Launch with Level Zero GPU backend

ONEAPI_DEVICE_SELECTOR=level_zero:gpu ./sycl_min

Observed output:

device: Intel(R) Graphics [0x64a0]
x: 1

The program does not reach:

normal end

so it appears to hang before or during cleanup, likely around sycl::free(x, q) or related runtime cleanup.

What was expected

The program should print:

device: Intel(R) Graphics [0x64a0]
x: 1
normal end

and then exit normally with status 0.

What is wrong

The SYCL kernel runs correctly, but the process does not terminate cleanly.
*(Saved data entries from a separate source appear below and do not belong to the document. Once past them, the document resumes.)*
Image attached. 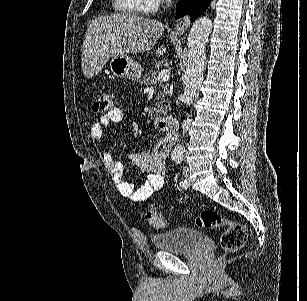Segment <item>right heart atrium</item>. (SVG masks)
<instances>
[{"mask_svg":"<svg viewBox=\"0 0 307 301\" xmlns=\"http://www.w3.org/2000/svg\"><path fill=\"white\" fill-rule=\"evenodd\" d=\"M147 3V4H146ZM161 0H146L143 4H137V11H157V7H161Z\"/></svg>","mask_w":307,"mask_h":301,"instance_id":"d8ad5b80","label":"right heart atrium"}]
</instances>
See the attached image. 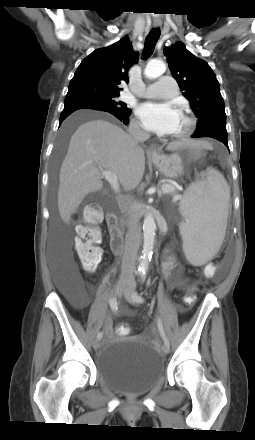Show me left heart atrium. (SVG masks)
Segmentation results:
<instances>
[{"label":"left heart atrium","instance_id":"obj_1","mask_svg":"<svg viewBox=\"0 0 255 440\" xmlns=\"http://www.w3.org/2000/svg\"><path fill=\"white\" fill-rule=\"evenodd\" d=\"M137 116L145 129L157 134H173L179 111L170 103L146 102L137 108Z\"/></svg>","mask_w":255,"mask_h":440}]
</instances>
It becomes stuck in uninterruptible sleep, with WCHAN=vmbus_teardown_gpadl, and cannot be killed with kill -9. Recovery requires:

wsl --shutdown

from Windows PowerShell.

Environment

  • OS

Host:

Windows, WSL2

Guest:

Ubuntu 24.04 under WSL2
  • Target device and vendor
Intel GPU
Intel Core Ultra 7 268V
Intel Arc 140V GPU
Lunar Lake
PCI device ID: 8086:64A0
  • Windows PowerShell:
Get-CimInstance Win32_Processor | Select-Object Name
Get-CimInstance Win32_VideoController | Select-Object Name,PNPDeviceID,DriverVersion,DriverDate

Output:

Name
----
Intel(R) Core(TM) Ultra 7 268V

Name                             PNPDeviceID                                                  DriverVersion DriverDate
----                             -----------                                                  ------------- ----------
Intel(R) Arc(TM) 140V GPU (16GB) PCI\VEN_8086&DEV_64A0&SUBSYS_0CE31028&REV_04\3&11583659&0&10 32.0.101.8737 29/04/2026 9:30:00 AM
  • DPC++ version
source /opt/intel/oneapi/setvars.sh
icpx --version

On this system:

Intel(R) oneAPI DPC++/C++ Compiler 2026.0.0 (2026.0.0.20260331)
Target: x86_64-unknown-linux-gnu
Thread model: posix
InstalledDir: /opt/intel/oneapi/compiler/2026.0/bin/compiler
Configuration file: /opt/intel/oneapi/compiler/2026.0/bin/compiler/../icpx.cfg
  • Dependencies / device discovery
source /opt/intel/oneapi/setvars.sh
which icpx
which sycl-ls
sycl-ls

Output:

/opt/intel/oneapi/compiler/2026.0/bin/icpx
/opt/intel/oneapi/compiler/2026.0/bin/sycl-ls
[level_zero:gpu][level_zero:0] Intel(R) oneAPI Unified Runtime over Level-Zero V2, Intel(R) Graphics [0x64a0] 20.4.4 [1.15.37833+4]
[opencl:cpu][opencl:0] Intel(R) OpenCL, Intel(R) Core(TM) Ultra 7 268V OpenCL 3.0 (Build 0) [2026.21.3.0.31_160000]
[opencl:gpu][opencl:1] Intel(R) OpenCL Graphics, Intel(R) Graphics [0x64a0] OpenCL 3.0 NEO  [26.14.37833.4]
  • Linux GPU runtime packages:
apt-cache policy intel-opencl-icd libze1 libze-intel-gpu1 xpu-smi libxpum1 intel-gsc intel-metrics-discovery

Relevant installed versions:

intel-opencl-icd:          26.09.37435.12-1~24.04~ppa1
libze1:                    1.28.0-1~24.04~ppa1
libze-intel-gpu1:          26.09.37435.12-1~24.04~ppa1
xpu-smi:                   1.3.6-1~24.04~ppa1
libxpum1:                  1.3.6-1~24.04~ppa1
intel-gsc:                 0.9.5-1~24.04~ppa2
intel-metrics-discovery:   1.14.183-1~24.04~ppa1

Additional context

This issue was first observed while trying to use PyTorch XPU and a downstream bioinformatics tool that uses a Transformer model on XPU. The same hang occurs with a minimal PyTorch reproducer, but the SYCL example above shows that the problem is not specific to PyTorch.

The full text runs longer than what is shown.